Boles replaced pianist Claude Black in Aretha Franklin’s Trio in 1964. He also played for more than a year at Detroit’s Playboy Club, which provided a lot of work for local jazz musicians. In the ’70s, Boles became the conductor for the famed comedian Jackie “Moms” Mabley.

Outside his many gigs, Boles was a longtime educator at various schools, including his high school alma mater and Oakland University, where he taught piano technique, improvisation, music theory, and composition.

In his later years, Boles remained active in the Detroit jazz scene. Gretchen Carhartt-Valade, owner of Mack Avenue Records, the Detroit Music Factory, and the Dirty Dog Jazz Cafe, hired Boles to replace guitarist Johnnie Bassett in his weekly residency at the Dirty Dog. So inspired by his playing and the attention he drew to the residency, Valade signed Boles to the Detroit Music Factory, a label she formed to promote the music of Detroit-based jazz musicians. Boles recorded the well-received Blue Continuum in 2013.

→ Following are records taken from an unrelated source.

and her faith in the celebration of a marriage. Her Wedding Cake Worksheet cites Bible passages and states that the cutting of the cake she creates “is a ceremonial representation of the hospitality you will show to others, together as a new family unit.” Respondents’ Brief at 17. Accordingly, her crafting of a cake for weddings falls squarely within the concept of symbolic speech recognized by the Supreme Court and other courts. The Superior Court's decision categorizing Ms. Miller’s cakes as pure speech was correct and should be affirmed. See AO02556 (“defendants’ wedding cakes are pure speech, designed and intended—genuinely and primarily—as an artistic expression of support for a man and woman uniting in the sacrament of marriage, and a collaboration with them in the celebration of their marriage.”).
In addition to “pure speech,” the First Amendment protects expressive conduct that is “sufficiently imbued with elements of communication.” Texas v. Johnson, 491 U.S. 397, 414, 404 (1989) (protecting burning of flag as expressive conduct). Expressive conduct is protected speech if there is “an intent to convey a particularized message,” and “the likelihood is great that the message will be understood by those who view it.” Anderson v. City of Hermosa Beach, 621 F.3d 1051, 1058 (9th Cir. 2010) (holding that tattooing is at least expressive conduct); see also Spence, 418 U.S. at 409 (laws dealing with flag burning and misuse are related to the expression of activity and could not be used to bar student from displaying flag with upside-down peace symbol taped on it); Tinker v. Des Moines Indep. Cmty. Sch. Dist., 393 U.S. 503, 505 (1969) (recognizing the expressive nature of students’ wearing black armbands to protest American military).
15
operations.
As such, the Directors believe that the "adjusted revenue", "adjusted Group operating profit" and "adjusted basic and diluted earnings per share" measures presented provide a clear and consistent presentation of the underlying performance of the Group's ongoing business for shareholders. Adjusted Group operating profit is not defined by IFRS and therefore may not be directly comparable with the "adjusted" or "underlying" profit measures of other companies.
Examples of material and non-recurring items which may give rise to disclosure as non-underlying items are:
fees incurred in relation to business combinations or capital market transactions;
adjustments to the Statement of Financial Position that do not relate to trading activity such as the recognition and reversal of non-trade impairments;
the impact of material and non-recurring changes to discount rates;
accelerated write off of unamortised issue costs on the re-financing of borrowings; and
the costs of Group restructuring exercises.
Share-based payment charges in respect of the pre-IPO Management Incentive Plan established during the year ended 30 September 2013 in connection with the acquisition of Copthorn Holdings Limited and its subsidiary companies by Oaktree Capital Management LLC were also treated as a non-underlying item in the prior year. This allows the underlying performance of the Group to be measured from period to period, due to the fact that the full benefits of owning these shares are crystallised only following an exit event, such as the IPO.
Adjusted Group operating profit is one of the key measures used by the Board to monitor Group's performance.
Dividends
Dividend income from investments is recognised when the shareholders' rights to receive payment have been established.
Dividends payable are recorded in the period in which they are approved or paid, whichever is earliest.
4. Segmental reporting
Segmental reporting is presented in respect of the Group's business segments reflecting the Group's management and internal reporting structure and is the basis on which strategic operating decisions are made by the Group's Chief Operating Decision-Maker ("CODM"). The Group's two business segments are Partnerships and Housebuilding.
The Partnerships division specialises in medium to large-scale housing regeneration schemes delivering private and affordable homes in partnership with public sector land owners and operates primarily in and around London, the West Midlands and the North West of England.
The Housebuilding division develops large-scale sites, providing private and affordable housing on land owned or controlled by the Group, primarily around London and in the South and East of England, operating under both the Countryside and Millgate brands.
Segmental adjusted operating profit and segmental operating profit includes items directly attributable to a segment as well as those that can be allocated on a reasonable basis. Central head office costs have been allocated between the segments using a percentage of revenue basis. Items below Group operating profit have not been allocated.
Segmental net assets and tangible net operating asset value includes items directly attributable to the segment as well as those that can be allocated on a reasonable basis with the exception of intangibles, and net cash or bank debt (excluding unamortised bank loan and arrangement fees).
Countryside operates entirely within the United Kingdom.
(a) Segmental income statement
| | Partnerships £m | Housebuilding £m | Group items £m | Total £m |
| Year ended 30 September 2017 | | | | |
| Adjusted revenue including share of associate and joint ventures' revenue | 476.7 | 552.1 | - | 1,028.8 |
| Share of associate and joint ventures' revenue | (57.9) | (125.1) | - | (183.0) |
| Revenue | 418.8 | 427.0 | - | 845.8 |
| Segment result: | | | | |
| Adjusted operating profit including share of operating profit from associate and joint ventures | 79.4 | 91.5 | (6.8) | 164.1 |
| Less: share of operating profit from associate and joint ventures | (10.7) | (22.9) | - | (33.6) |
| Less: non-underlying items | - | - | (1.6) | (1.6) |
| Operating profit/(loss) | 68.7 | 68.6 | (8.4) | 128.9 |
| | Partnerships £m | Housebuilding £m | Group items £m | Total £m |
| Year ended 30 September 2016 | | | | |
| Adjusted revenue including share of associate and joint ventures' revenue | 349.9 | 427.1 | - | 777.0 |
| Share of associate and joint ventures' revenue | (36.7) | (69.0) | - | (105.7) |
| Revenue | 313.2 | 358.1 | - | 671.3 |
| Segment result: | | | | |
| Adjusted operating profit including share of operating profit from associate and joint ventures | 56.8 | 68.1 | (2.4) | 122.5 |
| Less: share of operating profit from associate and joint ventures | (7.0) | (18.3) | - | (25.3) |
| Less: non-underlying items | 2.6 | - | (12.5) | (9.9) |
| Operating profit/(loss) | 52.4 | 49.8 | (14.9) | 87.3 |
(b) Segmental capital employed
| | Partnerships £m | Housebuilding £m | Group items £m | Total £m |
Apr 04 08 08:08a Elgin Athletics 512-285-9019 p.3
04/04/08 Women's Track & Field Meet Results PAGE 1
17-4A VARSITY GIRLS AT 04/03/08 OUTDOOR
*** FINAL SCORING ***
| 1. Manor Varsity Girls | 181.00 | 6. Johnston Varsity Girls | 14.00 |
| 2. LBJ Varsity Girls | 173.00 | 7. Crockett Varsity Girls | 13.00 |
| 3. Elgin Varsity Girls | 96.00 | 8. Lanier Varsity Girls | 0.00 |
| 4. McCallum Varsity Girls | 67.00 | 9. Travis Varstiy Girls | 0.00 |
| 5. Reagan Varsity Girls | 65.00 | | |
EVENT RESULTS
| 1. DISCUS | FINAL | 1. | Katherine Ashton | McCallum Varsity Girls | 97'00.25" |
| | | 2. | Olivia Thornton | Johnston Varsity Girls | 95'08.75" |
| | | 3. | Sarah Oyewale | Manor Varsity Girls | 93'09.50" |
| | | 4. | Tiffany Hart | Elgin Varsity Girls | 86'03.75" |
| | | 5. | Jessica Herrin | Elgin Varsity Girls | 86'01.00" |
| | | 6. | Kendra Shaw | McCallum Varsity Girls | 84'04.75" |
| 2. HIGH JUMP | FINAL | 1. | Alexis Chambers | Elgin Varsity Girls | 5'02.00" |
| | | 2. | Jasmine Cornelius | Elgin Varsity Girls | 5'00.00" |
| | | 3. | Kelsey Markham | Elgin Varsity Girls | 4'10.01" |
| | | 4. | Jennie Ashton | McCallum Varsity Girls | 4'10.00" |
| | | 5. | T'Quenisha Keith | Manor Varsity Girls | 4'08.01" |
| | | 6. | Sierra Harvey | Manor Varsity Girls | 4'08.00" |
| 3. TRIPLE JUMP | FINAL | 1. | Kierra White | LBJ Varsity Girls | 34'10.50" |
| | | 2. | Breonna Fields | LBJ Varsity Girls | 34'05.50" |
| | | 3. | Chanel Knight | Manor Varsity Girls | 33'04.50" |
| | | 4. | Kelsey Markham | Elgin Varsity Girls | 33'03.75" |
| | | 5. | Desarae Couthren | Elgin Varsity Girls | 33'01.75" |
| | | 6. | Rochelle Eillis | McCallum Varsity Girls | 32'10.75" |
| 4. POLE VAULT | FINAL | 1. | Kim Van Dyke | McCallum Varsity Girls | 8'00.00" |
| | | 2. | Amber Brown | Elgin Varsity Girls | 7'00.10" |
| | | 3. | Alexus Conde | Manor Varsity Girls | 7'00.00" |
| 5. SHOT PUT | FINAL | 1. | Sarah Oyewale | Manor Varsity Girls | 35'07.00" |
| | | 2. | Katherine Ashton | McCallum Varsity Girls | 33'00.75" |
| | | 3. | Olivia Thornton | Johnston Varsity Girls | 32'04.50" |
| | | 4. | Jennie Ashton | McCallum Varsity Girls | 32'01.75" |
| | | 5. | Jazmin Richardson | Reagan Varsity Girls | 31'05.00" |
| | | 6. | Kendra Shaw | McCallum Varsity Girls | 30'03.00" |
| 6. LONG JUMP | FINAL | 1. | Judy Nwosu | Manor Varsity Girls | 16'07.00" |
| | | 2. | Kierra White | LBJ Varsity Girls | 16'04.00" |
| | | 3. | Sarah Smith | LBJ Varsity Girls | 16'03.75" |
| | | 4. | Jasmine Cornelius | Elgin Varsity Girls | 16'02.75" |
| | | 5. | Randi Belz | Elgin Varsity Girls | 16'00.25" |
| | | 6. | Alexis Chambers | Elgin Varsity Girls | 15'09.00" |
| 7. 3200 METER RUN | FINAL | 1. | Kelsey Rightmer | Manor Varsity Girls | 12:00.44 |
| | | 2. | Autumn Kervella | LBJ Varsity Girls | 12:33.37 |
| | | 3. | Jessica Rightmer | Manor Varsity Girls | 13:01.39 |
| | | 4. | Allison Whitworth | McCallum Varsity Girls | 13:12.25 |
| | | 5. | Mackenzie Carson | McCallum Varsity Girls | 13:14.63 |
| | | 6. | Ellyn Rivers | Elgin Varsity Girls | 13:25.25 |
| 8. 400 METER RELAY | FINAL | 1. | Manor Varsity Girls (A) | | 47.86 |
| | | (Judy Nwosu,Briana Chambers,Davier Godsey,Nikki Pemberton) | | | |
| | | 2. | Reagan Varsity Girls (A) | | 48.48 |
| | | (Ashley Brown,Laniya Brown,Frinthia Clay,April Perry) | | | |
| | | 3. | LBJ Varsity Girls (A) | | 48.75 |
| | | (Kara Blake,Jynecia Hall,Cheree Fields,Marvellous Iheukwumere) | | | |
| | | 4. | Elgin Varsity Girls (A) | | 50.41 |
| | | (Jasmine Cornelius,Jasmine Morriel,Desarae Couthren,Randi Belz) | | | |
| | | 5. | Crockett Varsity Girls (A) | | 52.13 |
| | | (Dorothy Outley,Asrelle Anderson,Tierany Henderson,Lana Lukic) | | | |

Darrell Garrett, Mac Avenue’s manager of A&R and catalog and the director of the Detroit Music Factory, recalls working with Boles on the project. “He was a joy to work with,” Garrett says. “I loved how he cared for the craft of being a pianist. Another selfless thing about this man was that guitarist Ron English from the area is featured on this record, and he was adamant that Ron English’s name was also on the cover. Even in his first record at 81, he wanted to be sure that someone else had credit.”

Boles is preceded in death by his wife Helen and is survived by his seven children, and hosts of grandchildren and great-grandchildren.

Boles’s final arrangements will take place at New Greater Zion Hill Church located at 18891 St. Louis St in Detroit on Friday, Feb. 2, and Saturday, Feb. 3. Public viewing hours are from 4-5 p.m. on Friday, Feb. 2 with a memorial service to follow 5-7 p.m. On Saturday, Feb. 3, family hour is from 10:30-11 a.m. with service at 11 a.m.